Glow by Jennifer Lopez
The scent that started it all. While Elizabeth Taylor kicked off the celebrity fragrance genre with her voluptuous White Diamonds ($25), Jennifer Lopez’s 2002 release Glow really changed the game. The scent was intended to smell like freshly showered skin with a soapy sexiness thanks to notes of neroli and powdery musk. There wouldn’t be a Glossier You without Glow, that’s for sure. Glow also spawned a perfume empire for Lopez, not to mention a bevy of flankers. Miami Glow ($25) is worth tracking down, as is the crystalline floral Still ($23).
Curious by Britney Spears
Speaking of celebrity scents, we’d be remiss not to mention the legendary Miss Britney Spears’ first foray into the perfume world, the apple-magnolia white floral Curious. The commercial was iconic. The bottle, with its turquoise blue glass and pink atomizer, was instantly recognizable. Her follow-up scent, Fantasy, may have been the bigger seller, but Curious is the one that feels more modern today.
She’s the grande dame of Y2K perfumery, a legend in her own right.

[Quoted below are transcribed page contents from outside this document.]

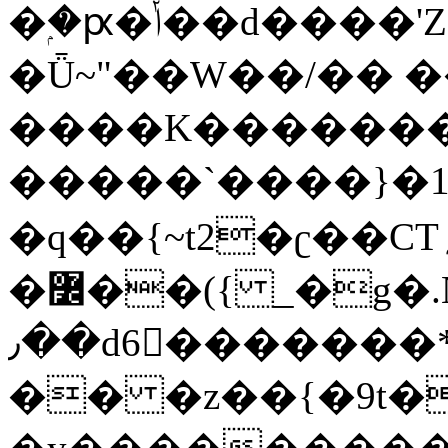
�ۭ�ԗ�ݳ��d����'Z����>!pQ}
�Ǖ~"��W��/�� ��
����K�������
�����`����}�1
�q��{~t2�ʗ��CT؍���������{�~}ur����u�}o����(�:�j���=����{�۝Vo�An��J^��������M\M�'{{l�i
�߼��({ _�g�.Nfӻg����f7z91o^��̤^�>��2�`�:|#dk�{>�>>&�tsw�Nwo�?
٫��d6򆧇�������*��[|^]oo���NW~zz>�X&�u�=K?
�� �z��{�9t�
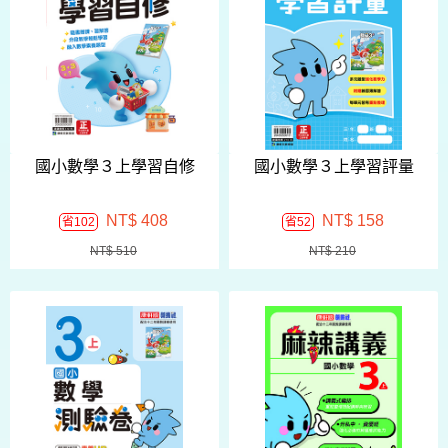
國小數學３上學習自修
國小數學３上學習評量
NT$ 408
NT$ 158
省102
省52
NT$ 510
NT$ 210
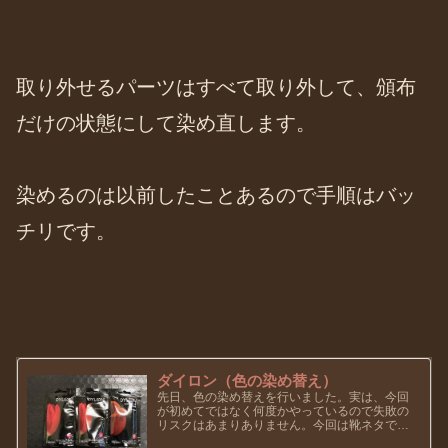
取り外せるパーツはすべて取り外して、頒布
だけの状態にして染め直します。
染めるのは以前したことあるので手順はバッ
チリです。
ダイロン（色の染め替え）
先日、色の染め替えを行いました。実は、今回
が初めてではなく何度かやっているので失敗の
リスクはあまりありません。今回は靴ネタでは
ありませんがお付き合い願えたらと思います。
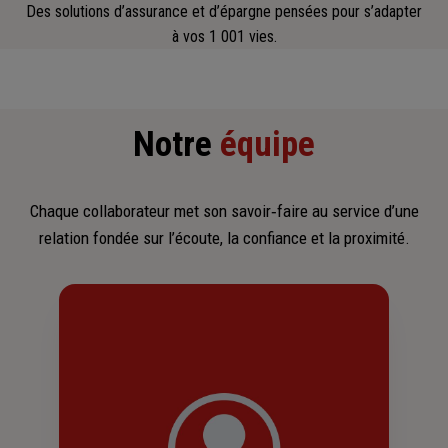
Des solutions d’assurance et d’épargne pensées pour s’adapter
à vos 1 001 vies.
Notre
équipe
Chaque collaborateur met son savoir‑faire au service d’une
relation fondée sur l’écoute, la confiance et la proximité.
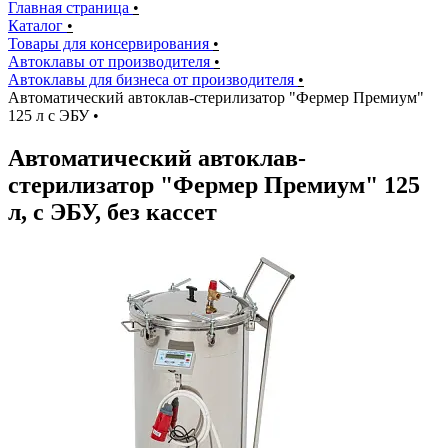
Главная страница
•
Каталог
•
Товары для консервирования
•
Автоклавы от производителя
•
Автоклавы для бизнеса от производителя
•
Автоматический автоклав-стерилизатор "Фермер Премиум"
125 л с ЭБУ
•
Автоматический автоклав-
стерилизатор "Фермер Премиум" 125
л, с ЭБУ, без кассет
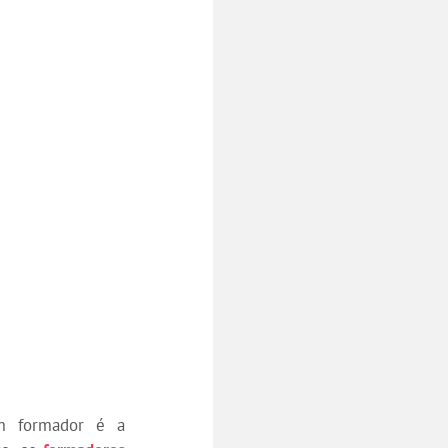
 formador é a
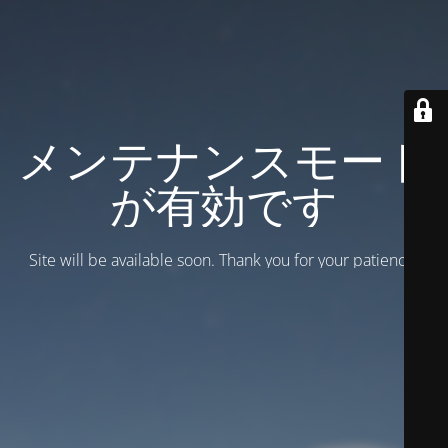
メンテナンスモード
が有効です
Site will be available soon. Thank you for your patience!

Dior’s iconic J’Adore, with that skinny-necked gold bottle, was never intended to be a trend; she was Tommy Girl all grown up. (The scents were both formulated by top perfumer Calice Becker.) J’Adore is the kind of timeless fresh, fruity floral that feels appropriate on anyone, anytime. You can wear it to a wedding, you can wear it to work, you can wear it for a trip to Target.
Marc Jacobs Diasy
Chances are you wore Daisy in high school and probably still have a bottle in a box or a closet somewhere. It’s time to dust off those cute plastic daisies and experience it again, because this adorable floral musk has proven to be one of Marc Jacobs’s most successful launches ever, spawning a whole garden of flankers like Daisy Dream ($95). The strawberry and violet top notes sparkle youthfully, fading into a base of pale woods and musk.
I’m not talking about the baby pink Chance Eau de Tendre ($76), the more popular flanker to this 2003 scent that is commonly mistaken for the original. The first Chance was intended to be a “younger sibling” to Coco Mademoiselle ($94) and retains some of the same DNA, though Chance features zesty pink pepper and fresh fruit notes at the top.
Elizabeth Arden Green Tea
Pro tip: Spritz this 1999 scent on on a steamy hot day and try not to feel soothed and refreshed. Green Tea was formulated by legendary perfumer Francis Kurkdjian and is a zippy and zesty fresh citrus that smells like you feel after drinking a McDonald’s Sprite. (IYKYK.)